From (i): $$p^2 q^2 = a^2$$, so $$(p q)^2 = a^2$$. Since $$a > 0$$ (because the product of roots $$\frac{1}{a} > 0$$), $$p q = a$$. ...(iii)

From (ii): $$p + q = -b$$. ...(iv)

Now, consider the equation $$x(x + b^3) + (a^3 - 3abx) = 0$$. Expanding:

$$x \cdot x + x \cdot b^3 + a^3 - 3abx = x^2 + b^3 x + a^3 - 3abx = x^2 + (b^3 - 3ab)x + a^3 = 0$$. ...(v)

This is a quadratic in $$x$$. Let its roots be $$m$$ and $$n$$. Sum of roots $$m + n = -\text{(coefficient of } x\text{)} = -(b^3 - 3ab) = -b^3 + 3ab$$. Product $$m n = \text{constant term} = a^3$$.

Substitute $$a = p q$$ and $$b = -(p + q)$$ from (iii) and (iv):

Sum: $$3ab - b^3 = 3(p q) \cdot [-(p + q)] - [-(p + q)]^3 = -3 p q (p + q) - [- (p + q)^3] = -3 p q (p + q) + (p + q)^3$$.

Factor out $$(p + q)$$:

$$(p + q) [ -3 p q + (p + q)^2 ]$$.

Expand $$(p + q)^2 = p^2 + 2 p q + q^2$$:

$$(p + q) [ -3 p q + p^2 + 2 p q + q^2 ] = (p + q) (p^2 - p q + q^2)$$.

Now, $$p^2 - p q + q^2 = p^2 + q^2 - p q$$. But $$p^2 + q^2 = (p + q)^2 - 2 p q$$, so:

$$p^2 + q^2 - p q = (p + q)^2 - 2 p q - p q = (p + q)^2 - 3 p q$$.

Thus, sum $$= (p + q) [ (p + q)^2 - 3 p q ]$$.

Product $$= a^3 = (p q)^3$$.

Note that $$p^3 + q^3 = (p + q)(p^2 - p q + q^2) = (p + q) [ (p + q)^2 - 3 p q ]$$, which matches the sum. Also, $$p^3 q^3 = (p q)^3 = a^3$$, which matches the product. Therefore, the roots are $$p^3$$ and $$q^3$$.

Since $$p = \sqrt{\alpha}$$, $$p^3 = (\sqrt{\alpha})^3 = \alpha^{\frac{3}{2}}$$. Similarly, $$q^3 = \beta^{\frac{3}{2}}$$.

Now, check the options:

A. $$\sqrt{\alpha\beta}$$ and $$\alpha\beta$$: These are $$a$$ and $$a^2$$, but roots are $$\alpha^{\frac{3}{2}}$$ and $$\beta^{\frac{3}{2}}$$, not matching.
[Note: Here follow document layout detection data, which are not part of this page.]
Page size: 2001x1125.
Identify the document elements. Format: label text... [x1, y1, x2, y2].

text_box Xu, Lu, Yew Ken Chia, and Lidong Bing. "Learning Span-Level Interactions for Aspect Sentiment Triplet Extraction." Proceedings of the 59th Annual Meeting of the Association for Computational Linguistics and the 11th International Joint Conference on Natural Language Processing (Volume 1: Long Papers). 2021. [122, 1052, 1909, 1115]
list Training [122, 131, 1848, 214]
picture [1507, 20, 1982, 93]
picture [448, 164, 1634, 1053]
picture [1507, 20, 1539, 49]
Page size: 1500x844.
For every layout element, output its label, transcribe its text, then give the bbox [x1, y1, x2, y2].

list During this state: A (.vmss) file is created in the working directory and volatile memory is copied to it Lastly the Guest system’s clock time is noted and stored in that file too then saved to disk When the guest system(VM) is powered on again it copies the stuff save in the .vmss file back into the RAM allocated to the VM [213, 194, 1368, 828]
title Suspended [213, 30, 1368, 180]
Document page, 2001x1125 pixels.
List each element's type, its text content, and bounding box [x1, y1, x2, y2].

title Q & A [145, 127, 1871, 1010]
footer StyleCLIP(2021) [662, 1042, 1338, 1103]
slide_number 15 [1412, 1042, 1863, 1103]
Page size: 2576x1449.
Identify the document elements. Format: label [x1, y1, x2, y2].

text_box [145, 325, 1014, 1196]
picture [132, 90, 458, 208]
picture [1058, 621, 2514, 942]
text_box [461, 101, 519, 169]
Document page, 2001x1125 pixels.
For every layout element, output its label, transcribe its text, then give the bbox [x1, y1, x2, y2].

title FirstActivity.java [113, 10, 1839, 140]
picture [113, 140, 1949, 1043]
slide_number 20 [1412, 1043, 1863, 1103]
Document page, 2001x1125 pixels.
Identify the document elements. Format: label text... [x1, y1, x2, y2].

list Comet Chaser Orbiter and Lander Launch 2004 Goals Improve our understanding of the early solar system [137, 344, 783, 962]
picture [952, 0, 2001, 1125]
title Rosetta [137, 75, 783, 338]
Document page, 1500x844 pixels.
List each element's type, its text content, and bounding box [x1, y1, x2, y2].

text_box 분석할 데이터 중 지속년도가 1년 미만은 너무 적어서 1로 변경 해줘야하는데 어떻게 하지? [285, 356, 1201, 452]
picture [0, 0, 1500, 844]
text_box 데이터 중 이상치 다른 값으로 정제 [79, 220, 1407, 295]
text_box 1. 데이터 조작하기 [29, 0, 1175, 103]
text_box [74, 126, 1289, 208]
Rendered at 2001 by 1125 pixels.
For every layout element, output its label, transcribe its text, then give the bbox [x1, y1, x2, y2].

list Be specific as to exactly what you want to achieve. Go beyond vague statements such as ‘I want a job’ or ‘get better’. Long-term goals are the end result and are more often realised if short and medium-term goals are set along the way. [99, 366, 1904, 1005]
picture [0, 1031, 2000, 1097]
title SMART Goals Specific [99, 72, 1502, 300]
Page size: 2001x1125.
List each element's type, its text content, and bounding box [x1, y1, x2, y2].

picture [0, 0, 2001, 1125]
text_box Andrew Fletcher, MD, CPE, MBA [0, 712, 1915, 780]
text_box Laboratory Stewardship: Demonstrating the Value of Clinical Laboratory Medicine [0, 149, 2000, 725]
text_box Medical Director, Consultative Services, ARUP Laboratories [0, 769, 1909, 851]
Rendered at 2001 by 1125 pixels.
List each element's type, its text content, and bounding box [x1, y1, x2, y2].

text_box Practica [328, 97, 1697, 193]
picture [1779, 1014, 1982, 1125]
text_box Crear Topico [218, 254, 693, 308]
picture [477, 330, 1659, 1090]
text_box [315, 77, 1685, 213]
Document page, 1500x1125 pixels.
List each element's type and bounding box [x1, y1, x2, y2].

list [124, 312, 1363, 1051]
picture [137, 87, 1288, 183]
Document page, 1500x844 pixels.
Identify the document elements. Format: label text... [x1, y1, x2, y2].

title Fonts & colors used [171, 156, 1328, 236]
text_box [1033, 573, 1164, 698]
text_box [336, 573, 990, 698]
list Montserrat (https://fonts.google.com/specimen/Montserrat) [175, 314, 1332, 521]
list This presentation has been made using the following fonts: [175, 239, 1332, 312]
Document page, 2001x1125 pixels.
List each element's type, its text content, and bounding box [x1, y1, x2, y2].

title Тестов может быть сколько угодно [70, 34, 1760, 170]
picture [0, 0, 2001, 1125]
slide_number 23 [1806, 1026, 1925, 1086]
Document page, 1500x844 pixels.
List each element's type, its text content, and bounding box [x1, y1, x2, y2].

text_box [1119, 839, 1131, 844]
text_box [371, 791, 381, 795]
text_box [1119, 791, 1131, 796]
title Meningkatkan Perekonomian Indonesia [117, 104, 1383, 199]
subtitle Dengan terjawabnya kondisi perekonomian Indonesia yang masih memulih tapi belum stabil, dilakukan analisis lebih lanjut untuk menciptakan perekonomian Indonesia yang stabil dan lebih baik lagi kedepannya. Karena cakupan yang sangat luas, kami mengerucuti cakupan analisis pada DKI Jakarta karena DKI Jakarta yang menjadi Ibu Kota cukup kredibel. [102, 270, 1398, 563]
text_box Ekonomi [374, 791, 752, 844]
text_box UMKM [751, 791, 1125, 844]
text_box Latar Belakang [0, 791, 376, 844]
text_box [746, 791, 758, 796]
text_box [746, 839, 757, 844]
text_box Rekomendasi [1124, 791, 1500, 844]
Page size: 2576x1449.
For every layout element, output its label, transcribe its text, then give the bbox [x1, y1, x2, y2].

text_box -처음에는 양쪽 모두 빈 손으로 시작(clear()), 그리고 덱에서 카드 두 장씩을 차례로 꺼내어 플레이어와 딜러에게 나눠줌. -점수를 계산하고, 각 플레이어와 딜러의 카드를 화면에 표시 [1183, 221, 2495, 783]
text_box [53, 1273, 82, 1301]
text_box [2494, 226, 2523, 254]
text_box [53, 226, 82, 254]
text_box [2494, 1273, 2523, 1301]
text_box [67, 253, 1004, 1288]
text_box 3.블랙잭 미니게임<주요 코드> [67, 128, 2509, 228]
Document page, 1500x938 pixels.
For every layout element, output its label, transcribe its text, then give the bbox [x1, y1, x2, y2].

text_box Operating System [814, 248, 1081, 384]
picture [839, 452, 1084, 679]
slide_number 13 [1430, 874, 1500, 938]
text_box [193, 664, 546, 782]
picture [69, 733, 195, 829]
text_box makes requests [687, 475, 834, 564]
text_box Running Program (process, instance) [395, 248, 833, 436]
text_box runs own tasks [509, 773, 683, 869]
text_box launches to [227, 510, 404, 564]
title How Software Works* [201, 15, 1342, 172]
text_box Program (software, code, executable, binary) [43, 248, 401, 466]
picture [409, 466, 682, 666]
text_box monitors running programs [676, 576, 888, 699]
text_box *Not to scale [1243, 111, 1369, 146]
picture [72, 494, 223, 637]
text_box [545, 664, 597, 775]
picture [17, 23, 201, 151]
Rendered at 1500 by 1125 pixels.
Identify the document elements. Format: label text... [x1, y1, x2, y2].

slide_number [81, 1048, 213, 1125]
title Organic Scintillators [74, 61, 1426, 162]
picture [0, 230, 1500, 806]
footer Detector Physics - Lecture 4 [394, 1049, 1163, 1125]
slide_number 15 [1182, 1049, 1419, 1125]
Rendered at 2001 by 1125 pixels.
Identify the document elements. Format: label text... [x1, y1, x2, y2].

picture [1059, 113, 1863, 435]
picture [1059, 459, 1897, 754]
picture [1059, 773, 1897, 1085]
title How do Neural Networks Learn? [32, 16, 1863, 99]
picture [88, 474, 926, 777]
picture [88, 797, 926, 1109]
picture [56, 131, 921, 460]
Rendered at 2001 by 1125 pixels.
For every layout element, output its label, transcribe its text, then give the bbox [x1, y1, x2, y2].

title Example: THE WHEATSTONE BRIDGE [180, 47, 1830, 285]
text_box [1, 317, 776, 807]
B. $$\alpha^{-\frac{3}{2}}$$ and $$\beta^{-\frac{3}{2}}$$: These are reciprocals, not matching.

C. $$\alpha\beta^{\frac{1}{2}}$$ and $$\alpha^{\frac{1}{2}}\beta$$: These are $$\alpha \sqrt{\beta}$$ and $$\sqrt{\alpha} \beta$$, which are $$p^2 q$$ and $$p q^2$$. Sum is $$p^2 q + p q^2 = p q (p + q) = a (-b)$$, but required sum is $$p^3 + q^3$$, not equal in general.

D. $$\alpha^{\frac{3}{2}}$$ and $$\beta^{\frac{3}{2}}$$: These are $$p^3$$ and $$q^3$$, matching the roots.

Hence, the correct answer is Option D.